## CS-E4820 Machine Learning: Advanced Probabilistic Methods (Spring 2022)

Pekka Marttinen, Prayag Tiwari, Vishnu Raj, Tianyu Cui, Yogesh Kumar, Antti Pöllänen, Louis Filstroff, Alex Aushev, Zheyang Shen, Nikitin Alexander , Sebastiaan De Peuter.

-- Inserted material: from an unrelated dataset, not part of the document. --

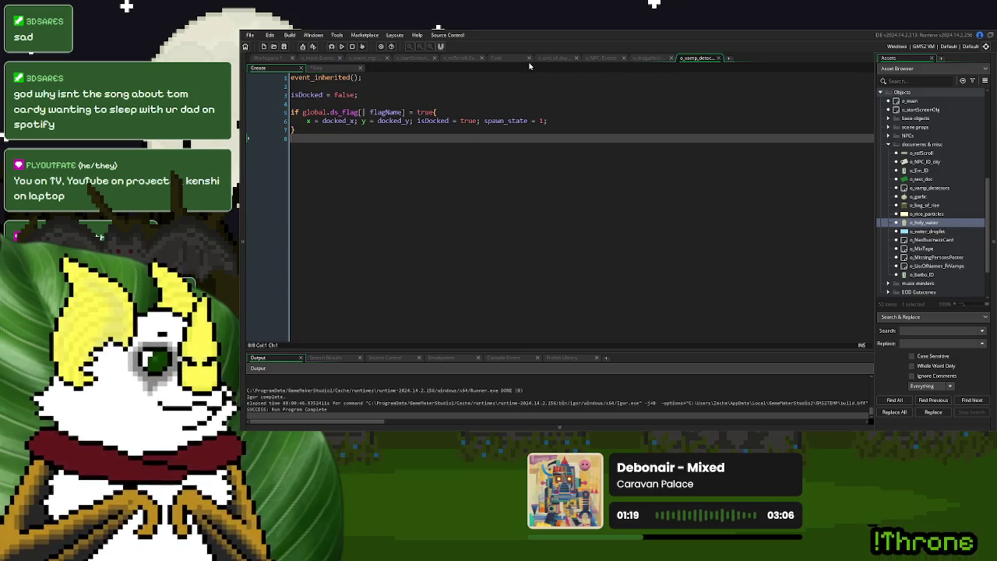
{"action": "left_click", "coordinate": [375, 59]}
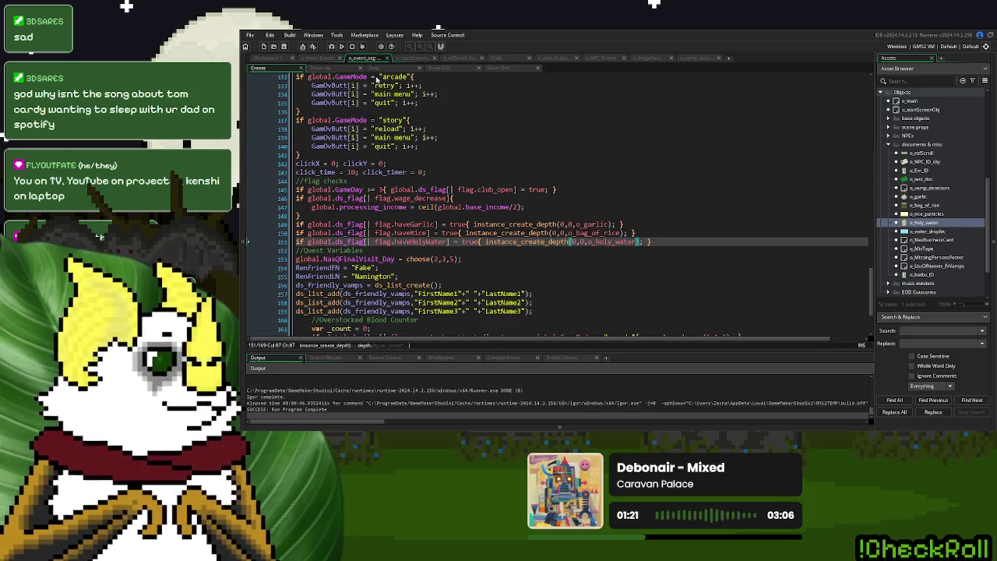
{"action": "left_click", "coordinate": [415, 225]}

## Exercise 3, due on Tuesday February 8 at 23:50.

### Contents
1. Problem 1: Poisson-Gamma
2. Problem 2: Multivariate Gaussian
3. Problem 3: Posterior of regression weights

## Problem 1: Poisson-Gamma

Suppose you have $N$ i.i.d. observations $\mathbf{x}= \{x_i\}_{i=1}^N$ from a $\operatorname{Poisson}(\lambda)$ distribution with a rate parameter $\lambda$ that has a conjugate prior 

$$\lambda \sim \operatorname{Gamma}(a,b)$$

with the shape and rate hyperparameters $a$ and $b$. Derive the posterior distribution $\lambda|\bf{x}$.

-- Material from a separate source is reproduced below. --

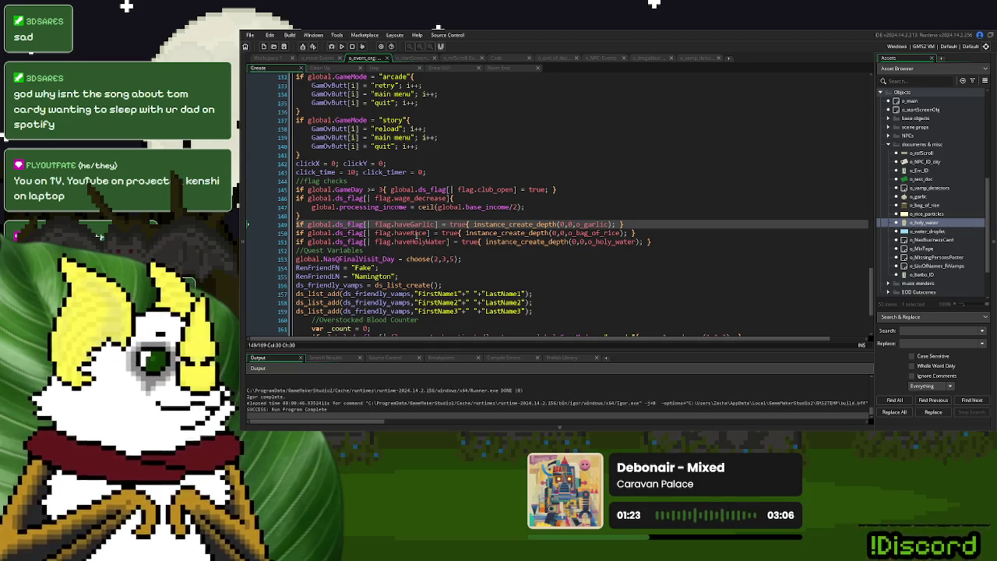
{"action": "left_click", "coordinate": [410, 242]}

Write your solutions in LateX or attach a picture in the answer cell provided below. You can add a picture using the command ```!(imagename_in_the_folder.jpg)```. Latex in here works similarly as you would write it normally! You can use some of the definitions from the exercise description as a reference. The list of valid Latex commands in Jypyter notebook can be found here: http://www.onemathematicalcat.org/MathJaxDocumentation/TeXSyntax.htm




![](1.jpg)

## Problem 2: Multivariate Gaussian

Suppose we have $N$ i.i.d. observations $\mathbf{X} = \{\mathbf{x}_i\}_{i=1}^N$ from a multivariate Gaussian distribution $$\mathbf{x}_i \mid \boldsymbol{\mu} \sim \mathcal{N}(\boldsymbol{\mu}, \boldsymbol{\Sigma})$$ with unknown mean parameter $\boldsymbol{\mu}$  and a known covariance matrix $\boldsymbol{\Sigma}$. As prior information on the mean parameter we have $$ \boldsymbol{\mu} \sim \mathcal{N}(\mathbf{m_0}, \mathbf{S_0}). $$

__(a)__ Derive the posterior distribution $p(\boldsymbol{\mu}|\mathbf{X})$ of the mean parameter $\boldsymbol{\mu}$. Write your solution in LateX or attach a picture of the solution in the cell below.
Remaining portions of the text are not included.